The notion of a bourgeois revolution succeeding against the will of the capitalist class and becoming the prelude to a proletarian revolution proved fallacious in the case of Germany; for German capitalism after 1848, and especially after 1870, succeeded in becoming an imperialist world power. Yet the German labor movement continued to strive for the completion of the bourgeois revolution, still believing that it would be the preliminary to a socialist or proletarian revolution. The goal of the general strike which Rosa Luxemburg, the heroic leader of the German left-wing opposition and the martyr of the November revolution (1918), propagated on the eve of the First World War, was the equal right to vote for Parliament. At the same time, like the British, German labor, in its effort to liberalize society, succumbed to the influence of comparatively unpolitical trade unionism, and trade union bureaucracies became the decisive element in the German Social-Democratic Party.

Finally we can refer to the Russian experience. It is a still more striking example of the fact that the political struggle of the proletarian class was subject to national limitations so long as it was only a struggle for the completion of the bourgeois revolution. Lenin was fully aware of the task of the Russian proletarian revolution to “complete the bourgeois revolutions.” However, in 1917, under quickly changing world conditions, Lenin recognized the danger that the leaders of the Russian revolution would not go beyond the goal of the completion of the bourgeois revolution, thus making the struggle in Russia a mere national affair. His hope was that the acceleration of the proletarian class struggle in Western capitalist countries – largely due to the World War – would make the Russian revolution coincide with proletarian revolutions in Western countries.

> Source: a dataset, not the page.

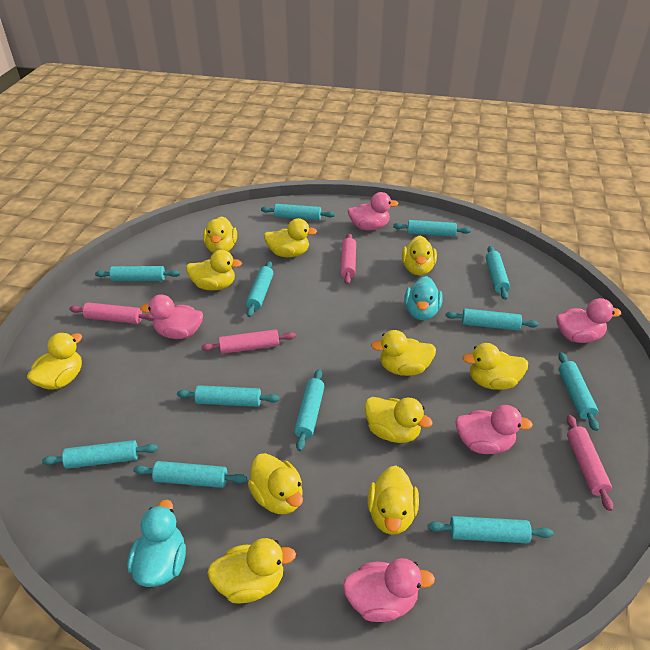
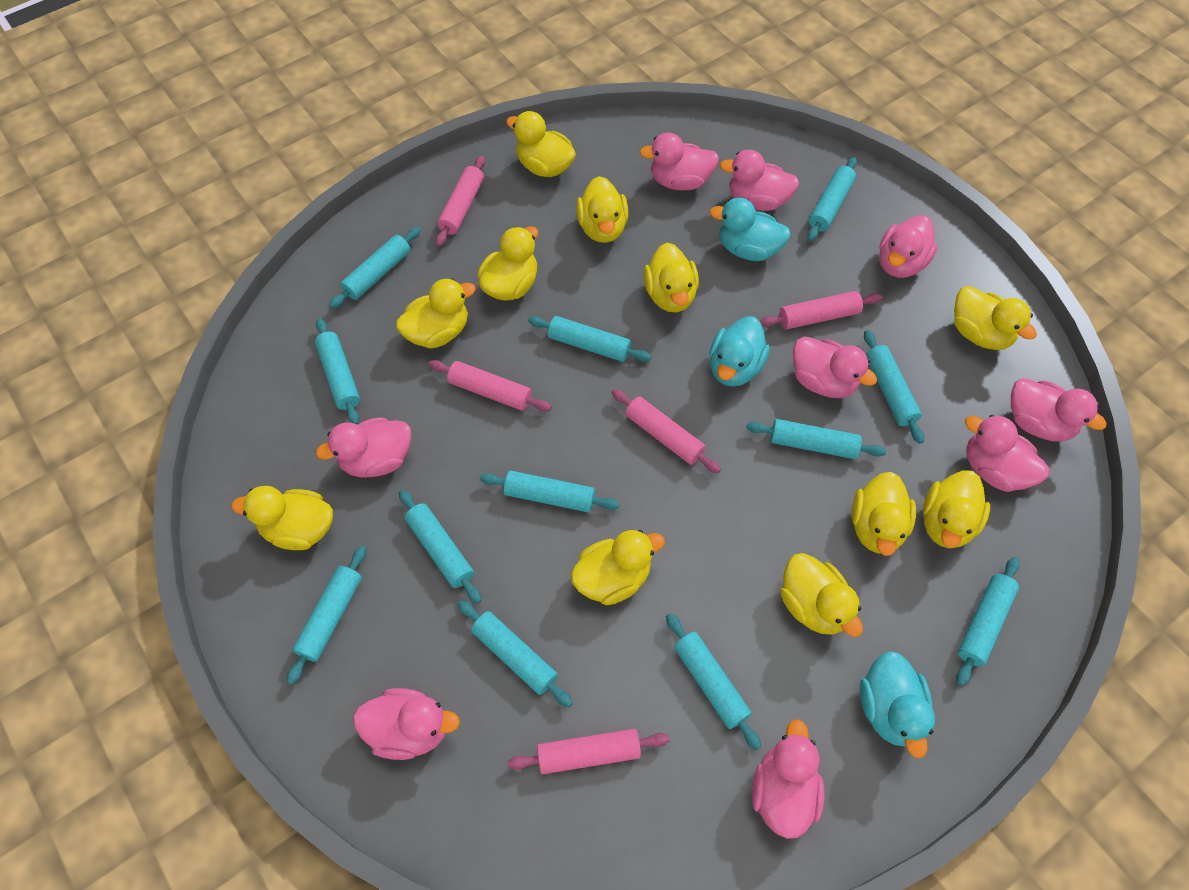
pink duck: 5 -> 9
pink rolling pin: 4 -> 5
turquoise duck: 2 -> 3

During this period, revolutionary crises arose in Germany and in a number of other countries of Central and Western Europe. But the traditional organizations and ideas of labor had been molded either by the struggle for the completion of bourgeois revolutions, or by unpolitical trade unionism, related to the rise of national capitalist states as imperialist world powers.

The Russian revolution started as a “completion of the bourgeois democratic revolution” in that country; but by that time, completion of the bourgeois revolution was opposed by all other capitalist states. The historical task seemed to be to look forward toward the opportunity to transform the Russian revolution into the beginning of a socialist world revolution. Thus the Russian revolution may be considered as the end of the epoch of working-class struggle for the completion of the bourgeois revolution and as the beginning of a new epoch for international labor.